**ABOUT THIS TASK**
Your answer should be the complete data, copied exactly.

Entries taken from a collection
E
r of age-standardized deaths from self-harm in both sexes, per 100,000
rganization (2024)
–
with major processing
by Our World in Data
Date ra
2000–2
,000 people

**SOLVED PROBLEM**
E
r of age-standardized deaths from self-harm in both sexes, per 100,000
rganization (2024)
–
with major processing
by Our World in Data
Date ra
2000–2
,000 people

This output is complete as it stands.